Two days later, I was seeding the lawn when a couple leaned over the wall and asked what vegetables I was planting.

Here we go. My first horticultural exchange. I put down my rake and called up: ‘It’s grass.’

From their stunned expressions, I might have said chewing gum plants or marijuana. They shook their heads and walked on.

To tell the truth, I didn’t get a lot of positive feedback on the home front, either. Ivana has never been able to understand the affection we English have for our gardens.

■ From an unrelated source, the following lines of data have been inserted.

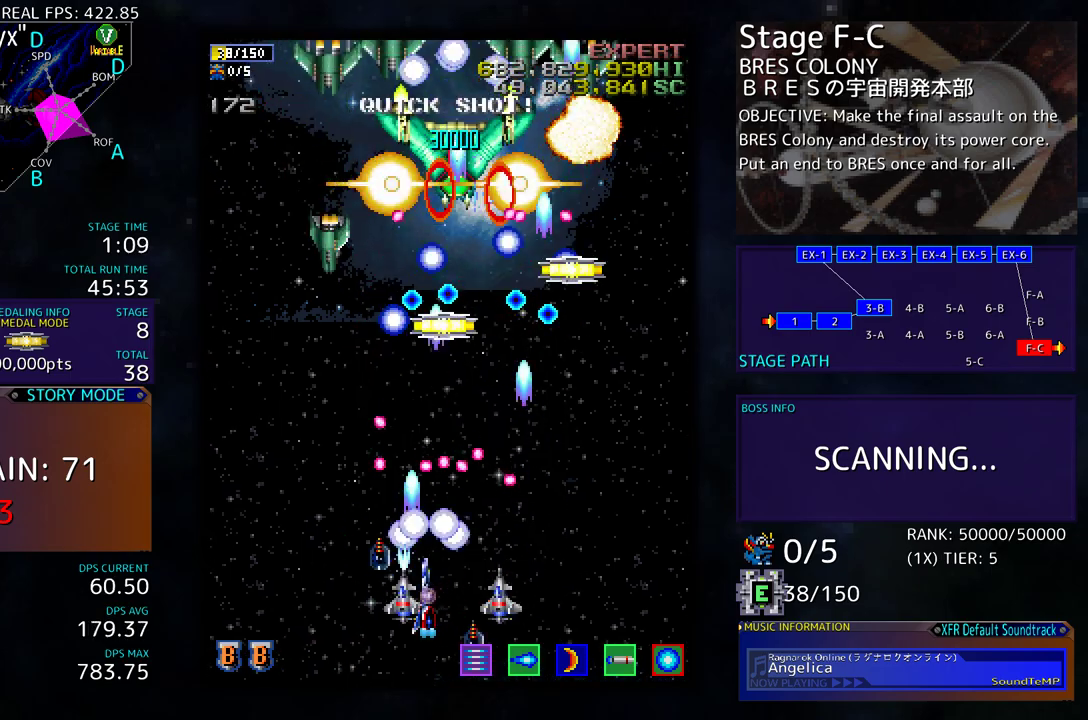
{"buttons": ["DPAD_UP", "DPAD_LEFT"], "events": [[33, "DPAD_DOWN", "down"], [33, "DPAD_LEFT", "down"], [117, "DPAD_DOWN", "up"], [350, "DPAD_UP", "down"]]}
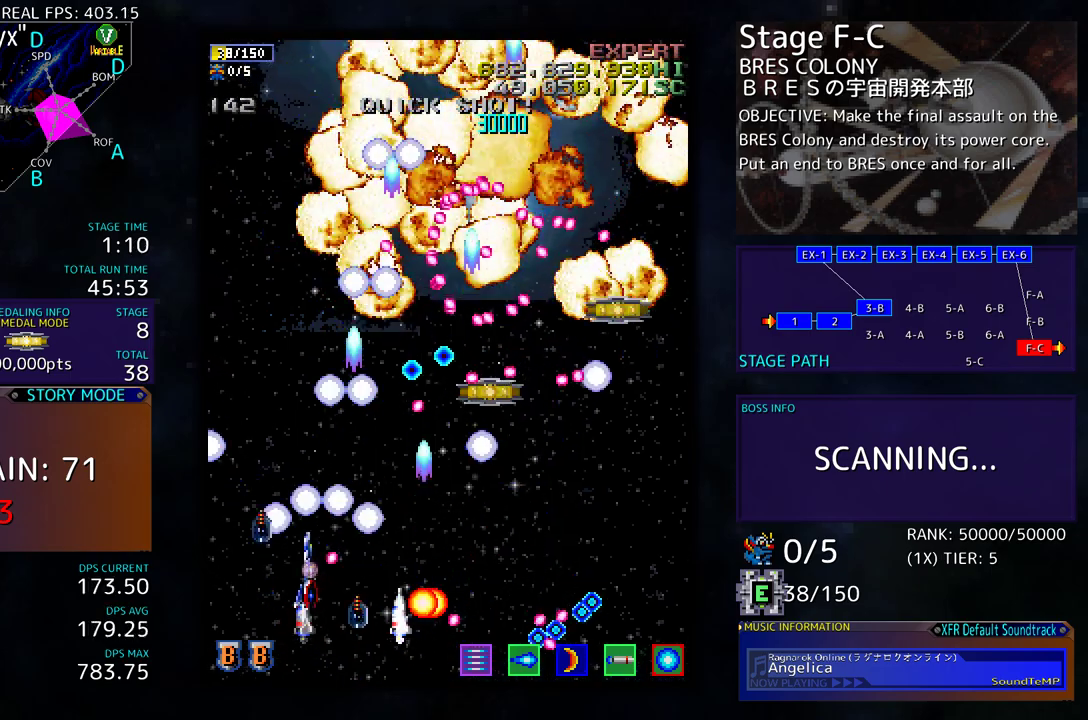
{"buttons": ["DPAD_DOWN", "DPAD_RIGHT"]}
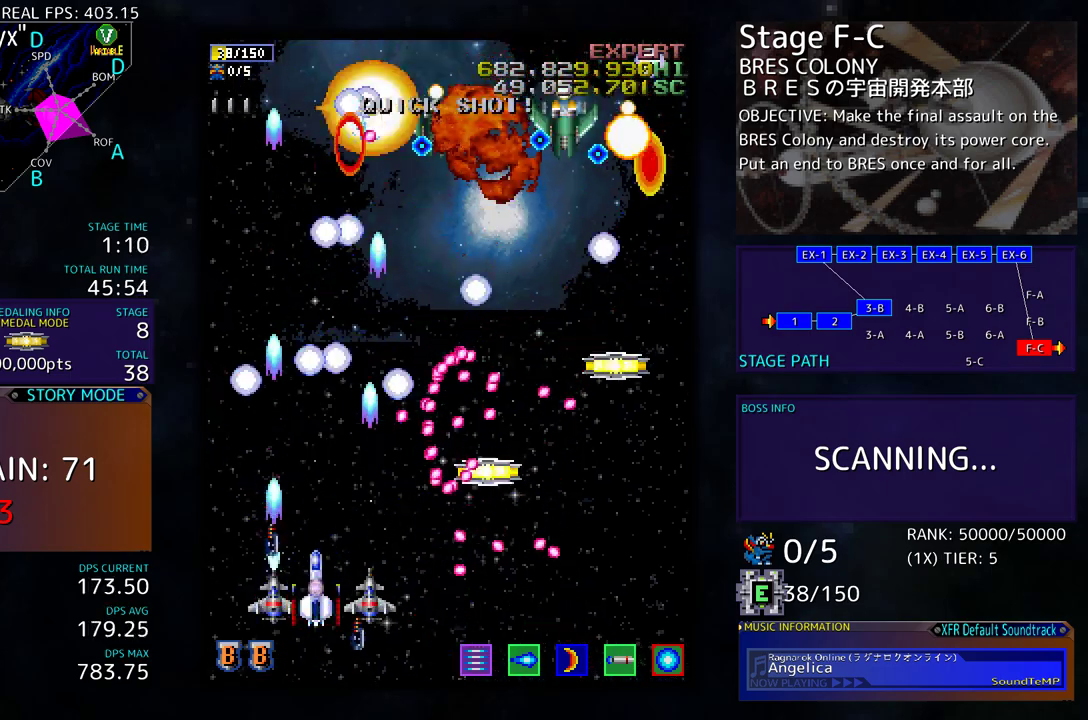
{"buttons": ["DPAD_UP", "DPAD_RIGHT"], "events": [[133, "DPAD_RIGHT", "up"], [150, "DPAD_DOWN", "up"], [217, "DPAD_DOWN", "down"], [233, "DPAD_RIGHT", "down"], [467, "DPAD_DOWN", "up"], [483, "DPAD_UP", "down"]]}
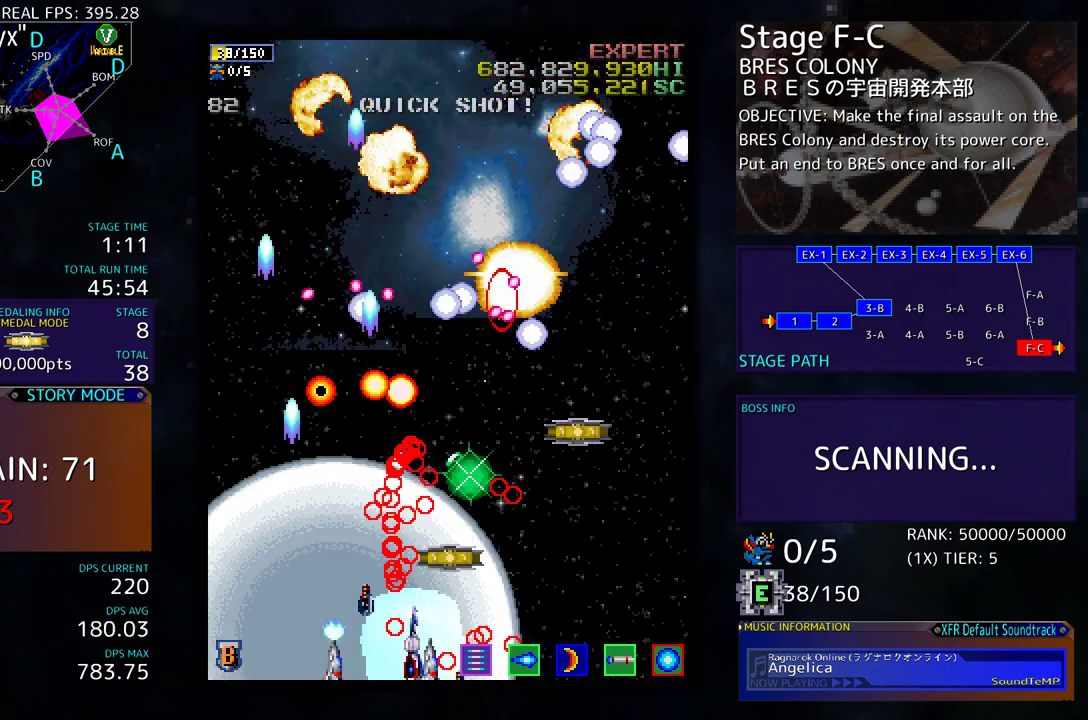
{"buttons": ["DPAD_UP", "DPAD_RIGHT"], "events": []}
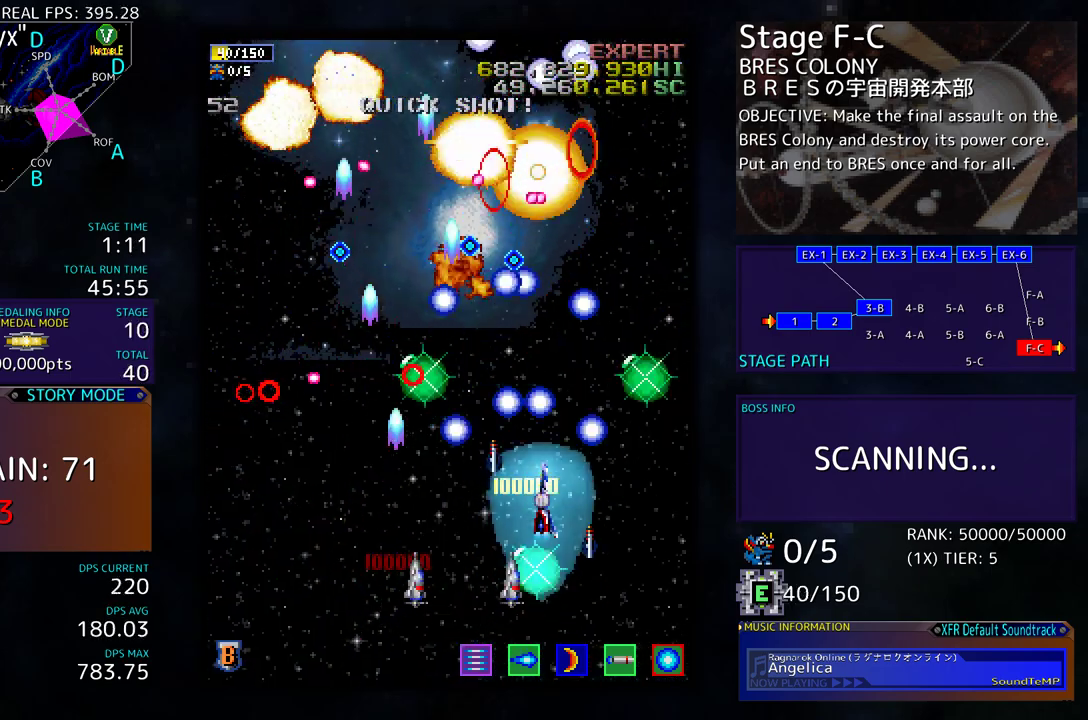
{"buttons": [], "events": [[83, "DPAD_RIGHT", "up"], [200, "DPAD_RIGHT", "down"], [200, "DPAD_UP", "up"], [333, "DPAD_UP", "down"], [367, "DPAD_RIGHT", "up"], [500, "DPAD_UP", "up"]]}
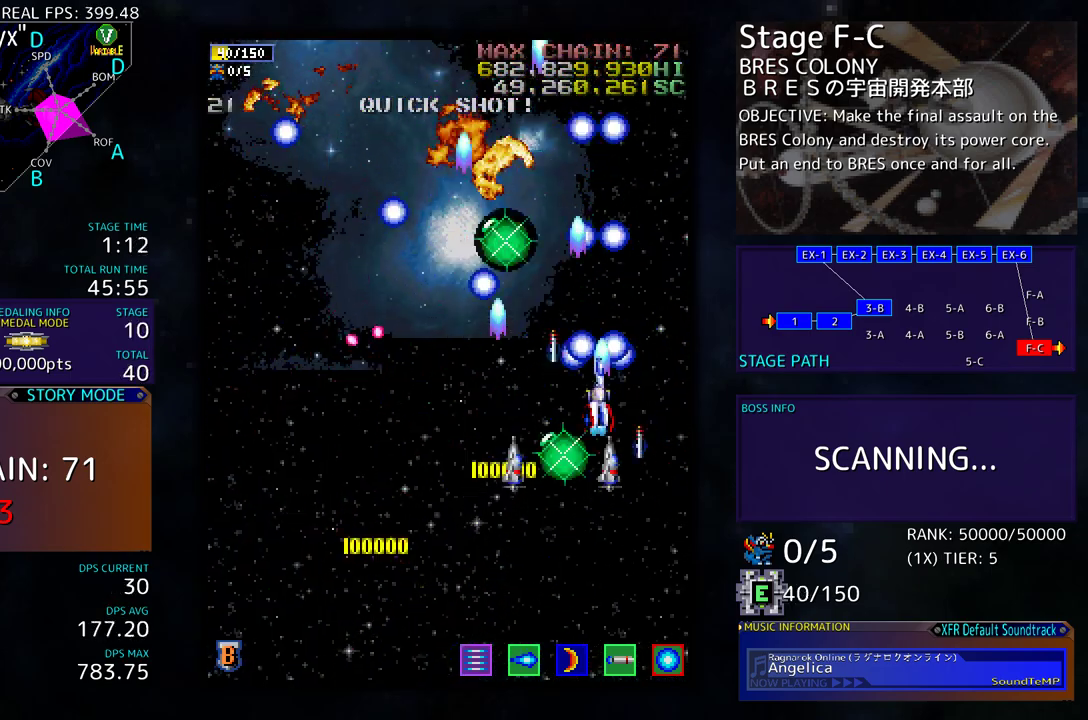
{"buttons": [], "events": [[233, "DPAD_DOWN", "down"], [433, "DPAD_DOWN", "up"]]}
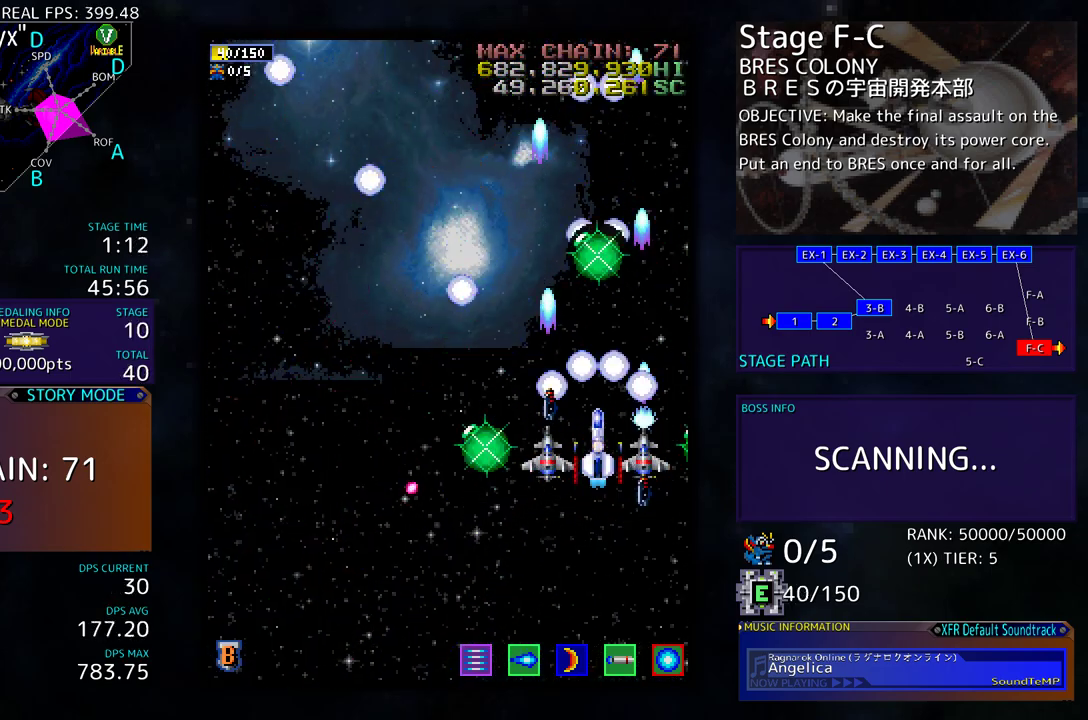
{"buttons": ["DPAD_LEFT"], "events": [[350, "DPAD_LEFT", "down"]]}
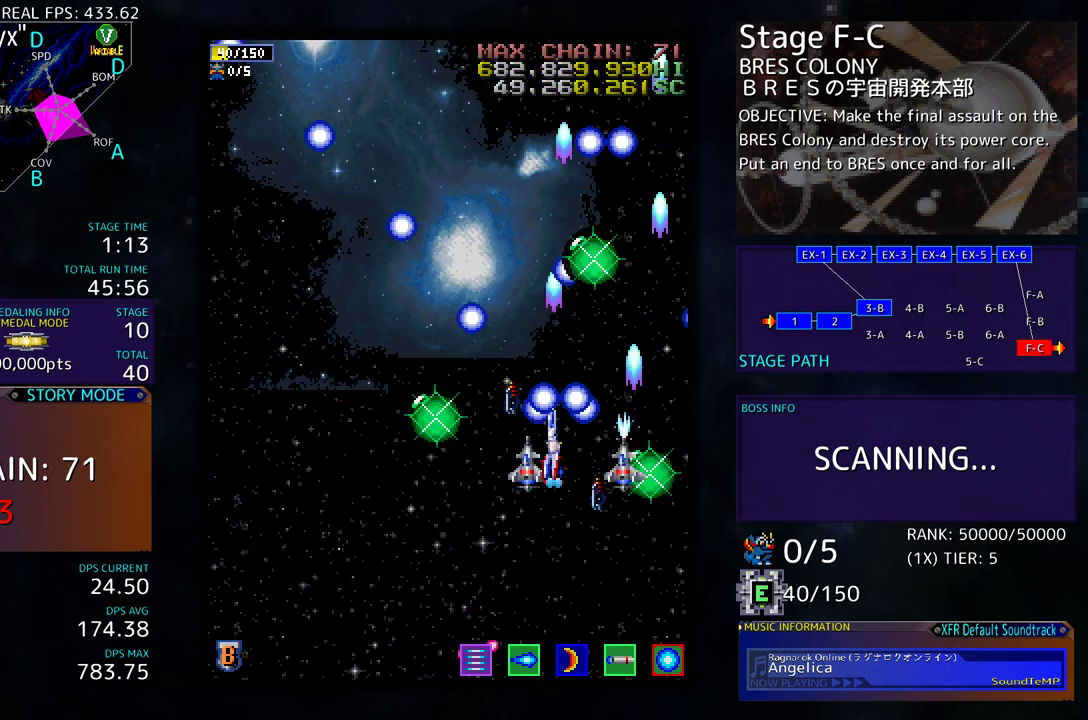
{"buttons": [], "events": [[150, "DPAD_LEFT", "up"]]}
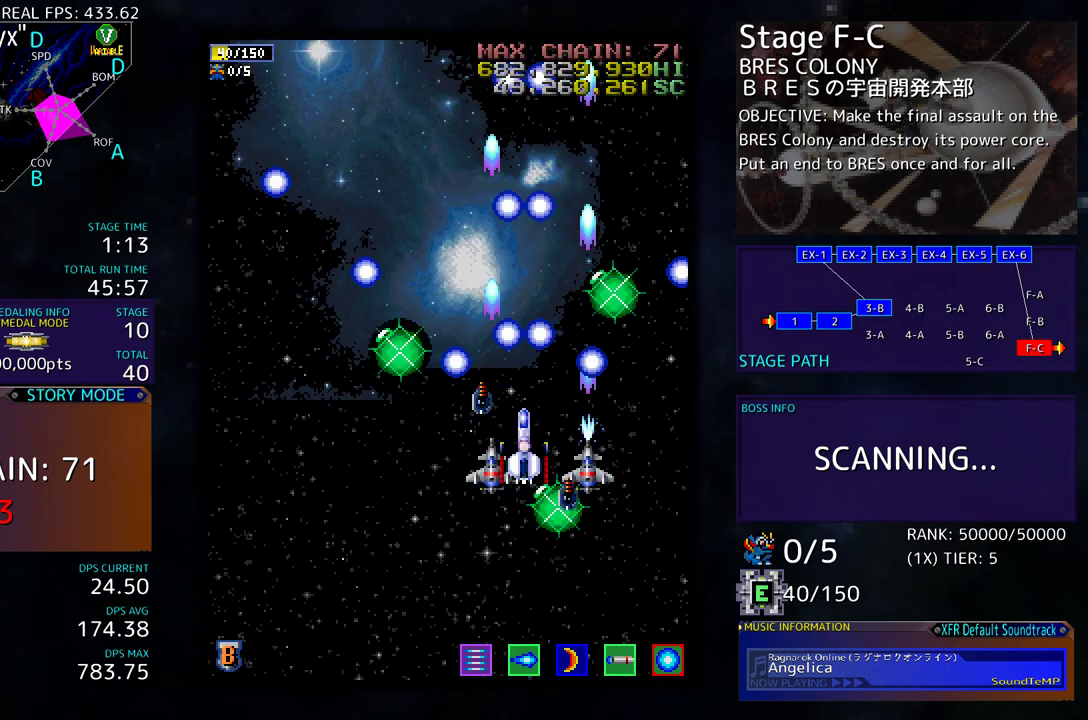
{"buttons": ["DPAD_LEFT"], "events": [[100, "DPAD_DOWN", "down"], [133, "DPAD_RIGHT", "down"], [233, "DPAD_RIGHT", "up"], [300, "DPAD_LEFT", "down"], [317, "DPAD_DOWN", "up"]]}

I’d thought she might come round to it, now that we had our own (and I must say, a little enthusiasm would not have gone amiss), but, when I came into the kitchen with mud-covered hands and my face covered in mannish sweat to tell her about what I’d done, I was told that
it was only the English who took such an interest in green and leafy things. ‘Who else would spend their weekends kneeling in borders ruining their hands like your mother or doing their backs in mowing, raking and throwing sand all over the place like your father?’

‘But ploughmen and woodcutters have always been held up as a sort of masculine archetype in children’s books all over the world, I’ll have you know,’ I retorted, but the iron had entered her soul.